The ensure_test_data_exists() helper downloads the file on first use and verifies integrity.
Required metadata
Every curated dataset must include a metadata.json with at minimum:
| Field | Description |
|---|---|
file | Filename of the dataset. |
sha256 | SHA-256 hash of the file. |
size_bytes | File size in bytes. |
original_url | Download URL of the original source data. |
licence | License terms and any redistribution constraints. |
added_at | ISO 8601 timestamp when the dataset was curated. |
These fields match the output of scripts/curate-dataset.sh. Additional recommended
fields for richer provenance:
| Field | Description |
|---|---|
instrument | Instrument symbol(s) covered. |
date | Trading date(s) covered. |
format | Storage format (e.g., "NautilusTrader OrderBookDelta Parquet"). |
original_file | Original vendor filename before transformation. |
parser | Parser used for transformation (e.g., "itchy 0.3.4"). |
Storage format
New datasets should be stored as NautilusTrader Parquet (not raw vendor formats). This ensures:
- Consistent data types across all test datasets.
- No vendor format parsing at test time.
- Clear derivative-work status for licensing.
Use ZSTD compression (level 3) with 1M row groups.
Naming convention
<source>_<instrument>_<date>_<datatype>.parquet
Examples:
itch_AAPL_2019-01-30_deltas.parquettardis_BTCUSDT_2020-09-01_depth10.parquet
Curation workflow
Simple files (single download)
Use scripts/curate-dataset.sh:
scripts/curate-dataset.sh <slug> <filename> <download-url> <licence>
This creates a versioned directory (v1/<slug>/) with the file,
LICENSE.txt, and metadata.json containing the required fields above.
Complex pipelines (parse + transform)
For datasets requiring format conversion (e.g., binary ITCH to Parquet):
- Write a curation function in
crates/testkit/src/<source>/gated behind#[cfg(test)]or an#[ignore]test. - The function should: download, parse, filter, convert to NautilusTrader types, write Parquet.
- Output the Parquet file and
metadata.jsonto a local directory. - Upload to R2 manually, then add the checksum to
checksums.json.
Adding a new dataset
- Curate the data following the workflow above.
- Write
metadata.jsonwith all required fields. - For small data: commit to
tests/test_data/<source>/. - For large data: upload Parquet to R2, add checksum to
tests/test_data/large/checksums.json. - Add path helper functions to
crates/testkit/src/common.rs. - Write tests that consume the dataset.
Legacy datasets
These datasets predate this policy and use raw vendor formats (CSV/CSV.gz)
without metadata.json.
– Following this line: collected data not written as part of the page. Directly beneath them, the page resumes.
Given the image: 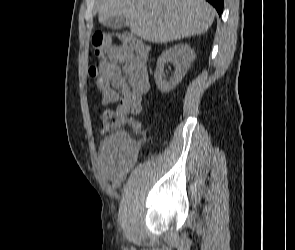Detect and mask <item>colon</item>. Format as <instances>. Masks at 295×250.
Wrapping results in <instances>:
<instances>
[{
  "label": "colon",
  "instance_id": "1",
  "mask_svg": "<svg viewBox=\"0 0 295 250\" xmlns=\"http://www.w3.org/2000/svg\"><path fill=\"white\" fill-rule=\"evenodd\" d=\"M119 38L123 45L128 48L132 54H141L146 52V46L139 38L128 34H121ZM116 46L113 43V34L108 32L98 31L92 37V48L95 56L100 60L98 66L89 68V75H100L108 70L110 57ZM140 110L132 106H118L116 109H107L100 115L102 130L118 128L123 125H129L133 128L138 127V124L131 120L130 115L139 113Z\"/></svg>",
  "mask_w": 295,
  "mask_h": 250
}]
</instances>
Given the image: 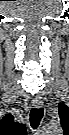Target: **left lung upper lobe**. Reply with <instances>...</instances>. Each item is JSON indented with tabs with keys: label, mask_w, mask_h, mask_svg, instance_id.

They remain valid for existing tests. New datasets
should follow the Parquet standard above.
| Dataset | Source | Format | Location | Status |
|---|---|---|---|---|
| Tardis Deribit L2 deltas | Tardis | Parquet (large) | tests/test_data/large/ | Curated |
| ITCH AAPL L3 deltas | NASDAQ | Parquet (large) | tests/test_data/large/ | Curated |
| Tardis Deribit L2 | Tardis | CSV (checked in) | tests/test_data/tardis/ | Legacy |
| Tardis Binance snapshots | Tardis | CSV.gz (large) | tests/test_data/large/ | Legacy |
| Tardis Bitmex trades | Tardis | CSV.gz (large) | tests/test_data/large/ | Legacy |